So what I'm saying is that if this is close to real then NV will launch the GK104 under the name GTX680, a slightly faster card than the 7970 with certain weak points due to the fact that the chip was initially designed for the performance segment but after AMD's launch it can fulfill other expectations. Price? Neither 300$ nor 550$
and another note is that this article claims gk104 is a 340mm die which is nvidias mid range, the hd 7970 has a die size of 375mm, so much for the "we expected more from amd" talk
not to mention nvidias high end is said to have a 550mm die size, well amd could easily build a gpu that big and pack more transistors but that is usualy a very bad business choice, and nvidia suffer from it almost every time.
As far as Kepler goes, yes it's a tweaked Fermi in 99% of cases, you can see it in the specs and schematics. The only difference is that they dropped the hot-clocks, which makes SPs substantially smaller and doubled the amount of them per SM to compensate.
No one knows exactly how much smaller SPs are, but just as an example of how much clocks can affect the size of some units, AMD Bart's memory controler is half as big as Cypress/Cayman because it's designed to work at ~1000 Mhz instead of >1200 Mhz. Those extra 200 Mhz make the memory controler in Cypress/Cayman twice as big. So in case of Kepler and looking at specs and 340 mm2, we can assume that non hot-clocked SPs are around half the size.
but well i guess that makes sense doing so in order to scale at high clocks kinda like cpus having longer pipelines to scale at high frequency but there is no way it will make that much difference(especially since the whole point of architecture that aim for high frequency is to make smaller chips with less hardware and lower ipc but with more throughput, but thats in cpus im not sure about gpus), mayb the 1536 is refering to the bigger gtx680/780 which would have a 550mm2 die size(read that in previous leaks/rumors)
because even considering the die size which is much smaller than the 580 yet it triples the core count
even with 28nm thats only 40% smaller and its near impossible to get perfect scaling
Based on die area GK104 has to have around 3.6-4.0 billion transistors, that's twice as much as GF104/114, the chip it's based on. Would you have doubted so much if Nvidia had made a 768 SP Fermi(ish) part with 256 bit memory interface? Twice the SPs at twice the number of transistors, while keeping 256 bit MC. It's 100% expected don't you think? And now they have this 768 SP "GF124" and it's here where they drop hot-clocks, thus making the SP much smaller, and allowing them to put 2x as many of them: GK104 is born.
Also remember that doubling SPs per SM is a lot more area/transistor efficient than doubling the number of SMs.
And to finish, never look at die size for comparing, look at transistor count. Scaling varies a lot from one node to another, and transistor density can change a lot as a node matures, i.e. look at Cypress vs Cayman. GK104 has twice as many transistors as GF104 and that's all that you should look at. It's pointless to even compare to GF100/110, because GF100 is a compute oriented chip, with far more GPGPU features than GF104/114 and GK104. Even GF104 is 60% as big as GF100, but it has 75% of gaming performance.

**PROVIDED DATA**

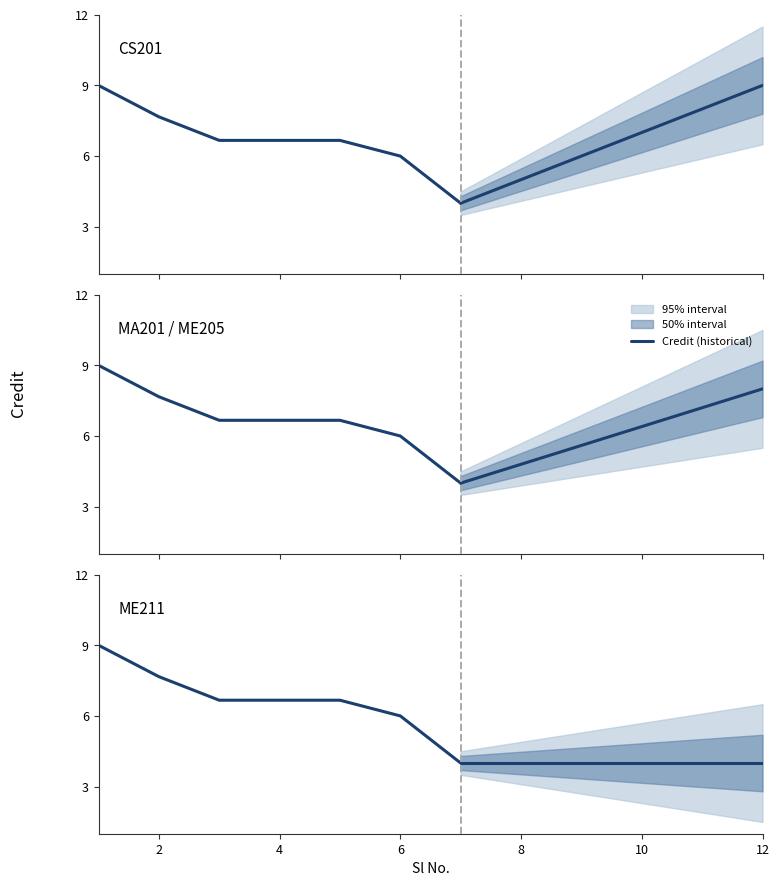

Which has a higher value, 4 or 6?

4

* * *

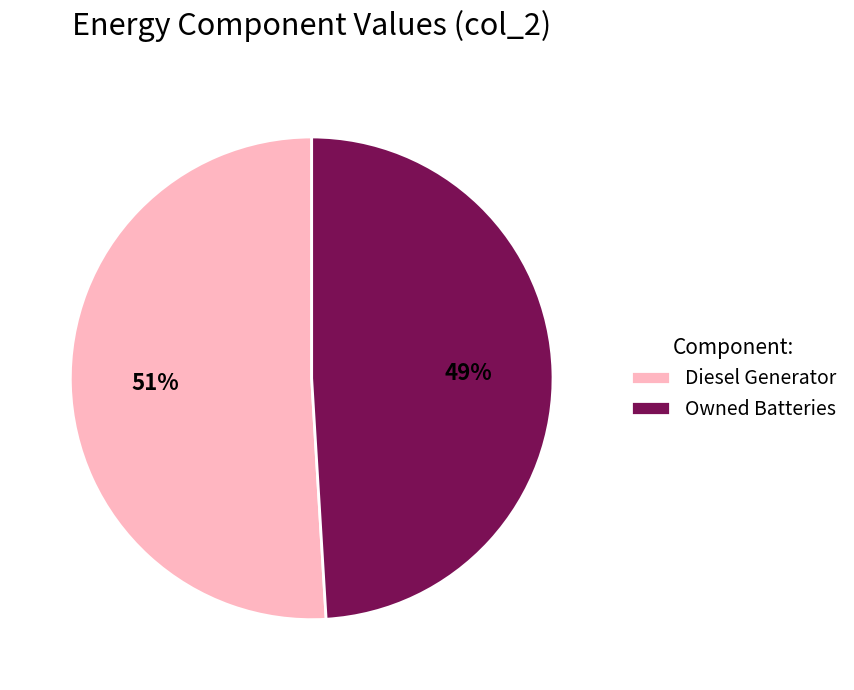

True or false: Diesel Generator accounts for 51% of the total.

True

**TRY IT**
Repeat word for word everything in the GK104 forum discussion from "So what I'm" down to "almost every time.".

**COMPLETED TASK**
So what I'm saying is that if this is close to real then NV will launch the GK104 under the name GTX680, a slightly faster card than the 7970 with certain weak points due to the fact that the chip was initially designed for the performance segment but after AMD's launch it can fulfill other expectations. Price? Neither 300$ nor 550$
and another note is that this article claims gk104 is a 340mm die which is nvidias mid range, the hd 7970 has a die size of 375mm, so much for the "we expected more from amd" talk
not to mention nvidias high end is said to have a 550mm die size, well amd could easily build a gpu that big and pack more transistors but that is usualy a very bad business choice, and nvidia suffer from it almost every time.